There are a few reasons for these fears but none are based on scientific proof. Most of the time, women are afraid of looking like professional body builders or other professional athletes. First of all, these women are professionals in their sport and will have a training background of at least five to ten years long if not longer. In this time they worked very hard for hours every day to become the best they could be. These women have been resistance training for most of there lives while taking supplements and in some extreme cases abusing steroids. So, unless you plan on taking steroids or dedicating every day for hours a day to weight training you do not have to worry about building big masculine muscles. Never consider using steroids. They can cause life threatening side effects.
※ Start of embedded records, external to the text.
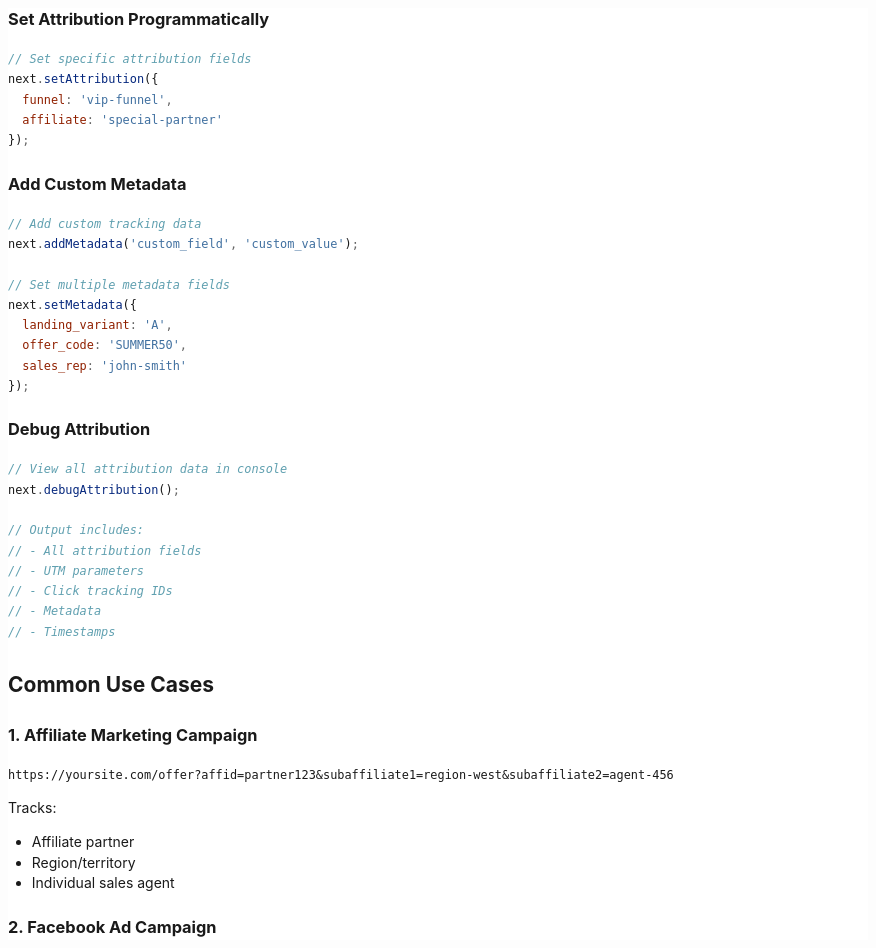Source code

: ### Set Attribution Programmatically

```javascript
// Set specific attribution fields
next.setAttribution({
  funnel: 'vip-funnel',
  affiliate: 'special-partner'
});
```

### Add Custom Metadata

```javascript
// Add custom tracking data
next.addMetadata('custom_field', 'custom_value');

// Set multiple metadata fields
next.setMetadata({
  landing_variant: 'A',
  offer_code: 'SUMMER50',
  sales_rep: 'john-smith'
});
```

### Debug Attribution

```javascript
// View all attribution data in console
next.debugAttribution();

// Output includes:
// - All attribution fields
// - UTM parameters
// - Click tracking IDs
// - Metadata
// - Timestamps
```

## Common Use Cases

### 1. Affiliate Marketing Campaign

```
https://yoursite.com/offer?affid=partner123&subaffiliate1=region-west&subaffiliate2=agent-456
```

Tracks:
- Affiliate partner
- Region/territory
- Individual sales agent

### 2. Facebook Ad Campaign
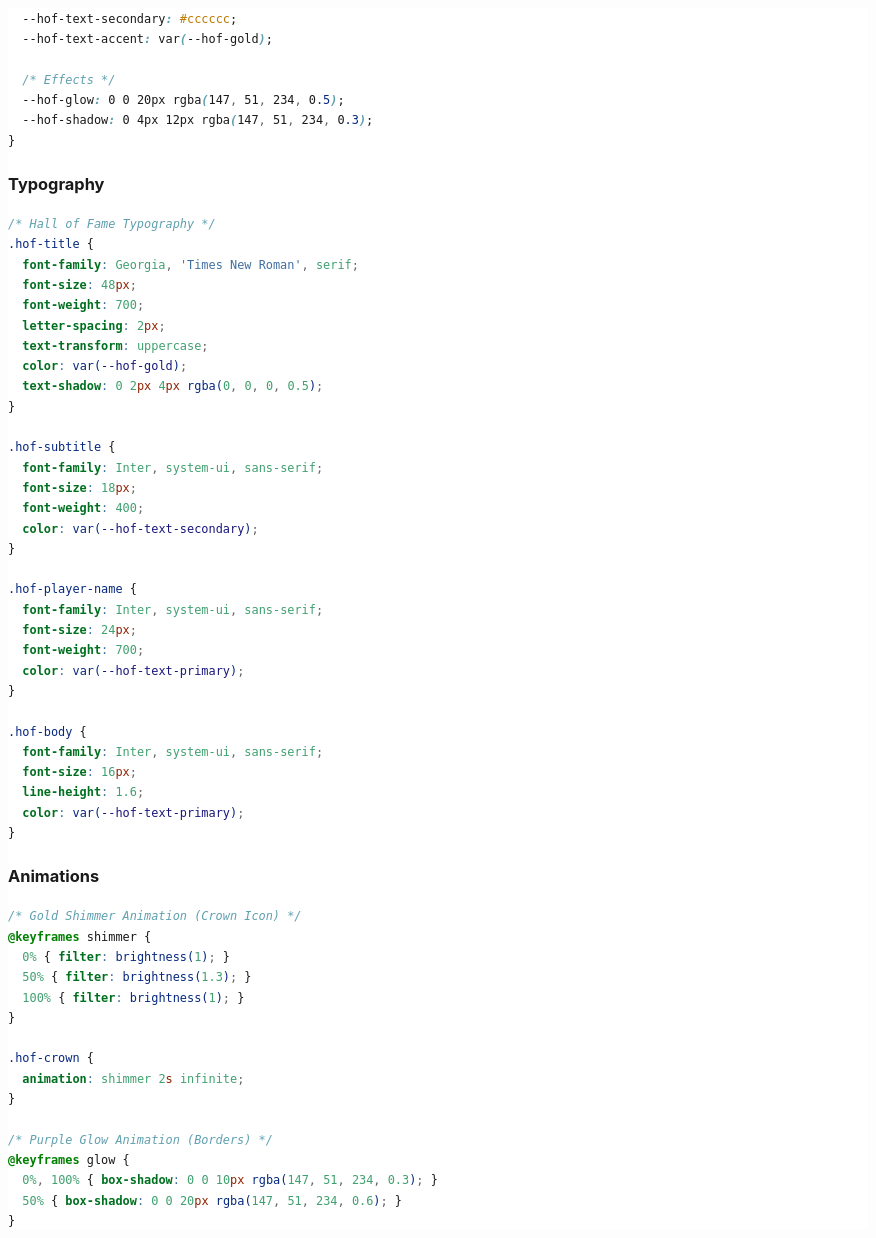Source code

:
 ```css
  --hof-text-secondary: #cccccc;
  --hof-text-accent: var(--hof-gold);

  /* Effects */
  --hof-glow: 0 0 20px rgba(147, 51, 234, 0.5);
  --hof-shadow: 0 4px 12px rgba(147, 51, 234, 0.3);
}
```

### Typography

```css
/* Hall of Fame Typography */
.hof-title {
  font-family: Georgia, 'Times New Roman', serif;
  font-size: 48px;
  font-weight: 700;
  letter-spacing: 2px;
  text-transform: uppercase;
  color: var(--hof-gold);
  text-shadow: 0 2px 4px rgba(0, 0, 0, 0.5);
}

.hof-subtitle {
  font-family: Inter, system-ui, sans-serif;
  font-size: 18px;
  font-weight: 400;
  color: var(--hof-text-secondary);
}

.hof-player-name {
  font-family: Inter, system-ui, sans-serif;
  font-size: 24px;
  font-weight: 700;
  color: var(--hof-text-primary);
}

.hof-body {
  font-family: Inter, system-ui, sans-serif;
  font-size: 16px;
  line-height: 1.6;
  color: var(--hof-text-primary);
}
```

### Animations

```css
/* Gold Shimmer Animation (Crown Icon) */
@keyframes shimmer {
  0% { filter: brightness(1); }
  50% { filter: brightness(1.3); }
  100% { filter: brightness(1); }
}

.hof-crown {
  animation: shimmer 2s infinite;
}

/* Purple Glow Animation (Borders) */
@keyframes glow {
  0%, 100% { box-shadow: 0 0 10px rgba(147, 51, 234, 0.3); }
  50% { box-shadow: 0 0 20px rgba(147, 51, 234, 0.6); }
}
```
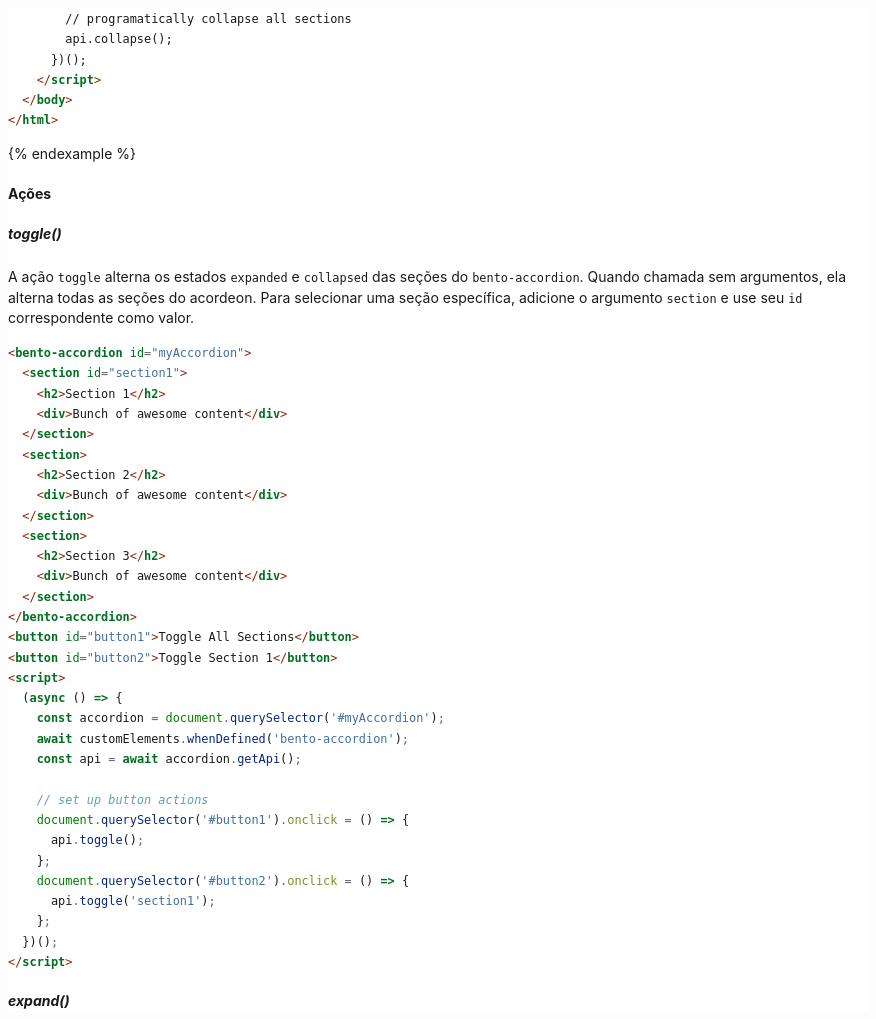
 ```html
        // programatically collapse all sections
        api.collapse();
      })();
    </script>
  </body>
</html>
```

{% endexample %}

#### Ações

##### toggle()

A ação `toggle` alterna os estados `expanded` e `collapsed` das seções do `bento-accordion`. Quando chamada sem argumentos, ela alterna todas as seções do acordeon. Para selecionar uma seção específica, adicione o argumento `section` e use seu `id` correspondente como valor.

```html
<bento-accordion id="myAccordion">
  <section id="section1">
    <h2>Section 1</h2>
    <div>Bunch of awesome content</div>
  </section>
  <section>
    <h2>Section 2</h2>
    <div>Bunch of awesome content</div>
  </section>
  <section>
    <h2>Section 3</h2>
    <div>Bunch of awesome content</div>
  </section>
</bento-accordion>
<button id="button1">Toggle All Sections</button>
<button id="button2">Toggle Section 1</button>
<script>
  (async () => {
    const accordion = document.querySelector('#myAccordion');
    await customElements.whenDefined('bento-accordion');
    const api = await accordion.getApi();

    // set up button actions
    document.querySelector('#button1').onclick = () => {
      api.toggle();
    };
    document.querySelector('#button2').onclick = () => {
      api.toggle('section1');
    };
  })();
</script>
```

##### expand()
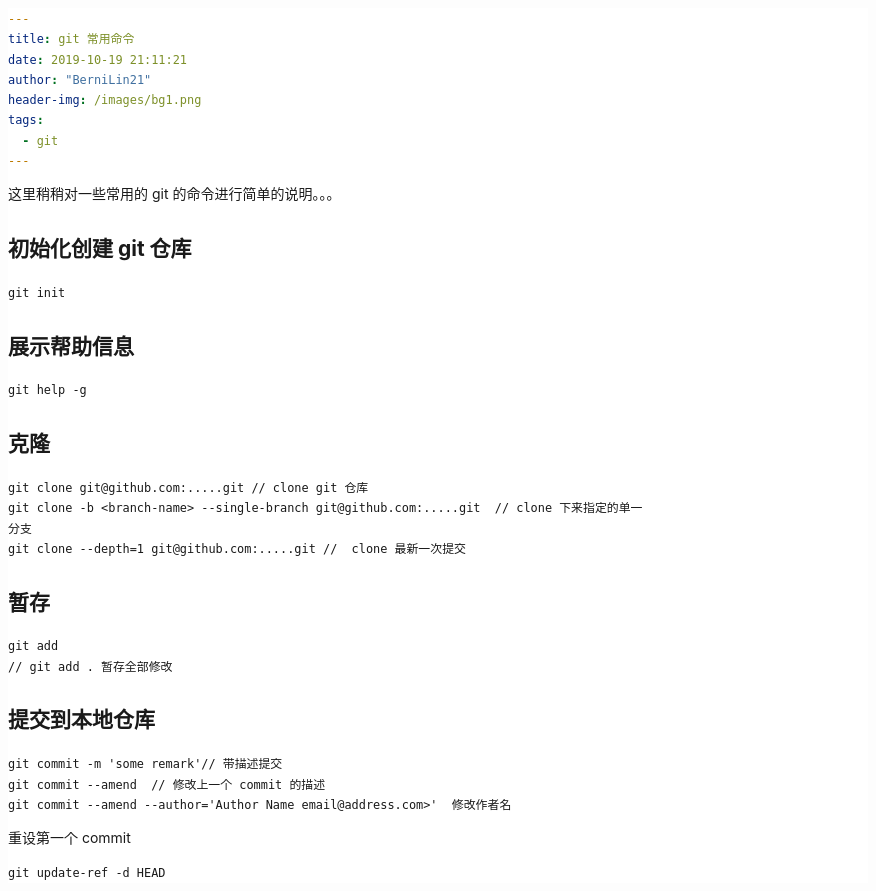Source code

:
 ```yaml
---
title: git 常用命令
date: 2019-10-19 21:11:21
author: "BerniLin21"
header-img: /images/bg1.png
tags:
  - git
---
```


这里稍稍对一些常用的 git 的命令进行简单的说明。。。



## 初始化创建 git 仓库

```
git init
```

## 展示帮助信息

```
git help -g
```

## 克隆

```
git clone git@github.com:.....git // clone git 仓库
git clone -b <branch-name> --single-branch git@github.com:.....git  // clone 下来指定的单一
分支
git clone --depth=1 git@github.com:.....git //  clone 最新一次提交
```

## 暂存

```
git add
// git add . 暂存全部修改
```

## 提交到本地仓库

```
git commit -m 'some remark'// 带描述提交
git commit --amend  // 修改上一个 commit 的描述
git commit --amend --author='Author Name email@address.com>'  修改作者名
```

重设第一个 commit

```
git update-ref -d HEAD
```
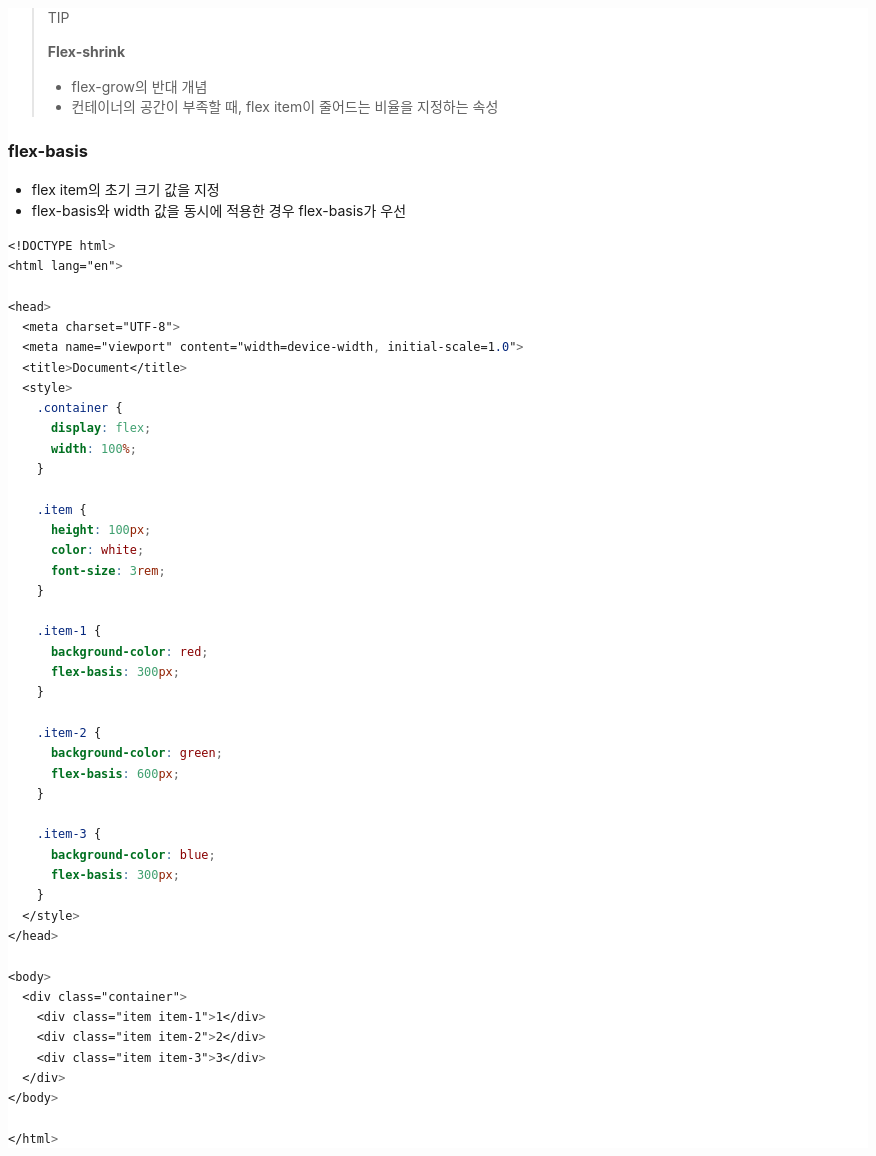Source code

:> TIP   
>   
> **Flex-shrink**   
> - flex-grow의 반대 개념
> - 컨테이너의 공간이 부족할 때, flex item이 줄어드는 비율을 지정하는 속성

### flex-basis

- flex item의 초기 크기 값을 지정
- flex-basis와 width 값을 동시에 적용한 경우 flex-basis가 우선
``` css
<!DOCTYPE html>
<html lang="en">

<head>
  <meta charset="UTF-8">
  <meta name="viewport" content="width=device-width, initial-scale=1.0">
  <title>Document</title>
  <style>
    .container {
      display: flex;
      width: 100%;
    }

    .item {
      height: 100px;
      color: white;
      font-size: 3rem;
    }

    .item-1 {
      background-color: red;
      flex-basis: 300px;
    }

    .item-2 {
      background-color: green;
      flex-basis: 600px;
    }

    .item-3 {
      background-color: blue;
      flex-basis: 300px;
    }
  </style>
</head>

<body>
  <div class="container">
    <div class="item item-1">1</div>
    <div class="item item-2">2</div>
    <div class="item item-3">3</div>
  </div>
</body>

</html>
```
The science behind these points come down to the hormone testosterone. Testosterone is a hormone produced by the male sex organs and is responsible for the development of masculine characteristics (masculine muscles, facial hair, etc.). Women have ten to thirty times less muscle building hormones than men. This makes it extremely unlikely that a woman will develop big muscles like a man. What a woman can develop is nice, compact, tone muscles that are the curves and lines we see in women that make them sexy and appealing to others.
Anther benefit to developing muscles for women is the key to losing weight and keeping it off. How is that, you ask? Research has shown that for each kilo of muscle you build, you will burn 70-100 more calories per day. So, if you gain 2 kilos of muscle and lose 2 kilos of fat, you will burn about 75 more calories per kilo, which equates to burning 150 additional calories per day, which translates into 4200 additional calories per month and ultimately results in a fat or weight loss of 7-8 kilos a year without doing anything! One kilo is 2.2 pounds. Muscle even burns fat while you sleep.
"I want a flat tummy and a firm butt!"
Is the second most common statement made to us by women who want to train. If you want to have a tone, fit body then we need to get you on a good plan that involves cardio and resistance training. The resistance training will develop a tight sexy body and build the muscle that will burn the calories. The cardio will engage the energy pathways that our body uses when it taps into fat for fuel, burning away the layer of fat thats hiding the beautiful lady beneath.
The single most effective program for this is our Boot Camp three times a week and working with our personal trainers twice a week. I guarantee that people will call you the amazing shrinking woman.
I want to finish by expressing my gratitude for everyone that read this article. And I want you to let go of your fears and reconsider your thoughts on resistance weight training. Have a blessed day.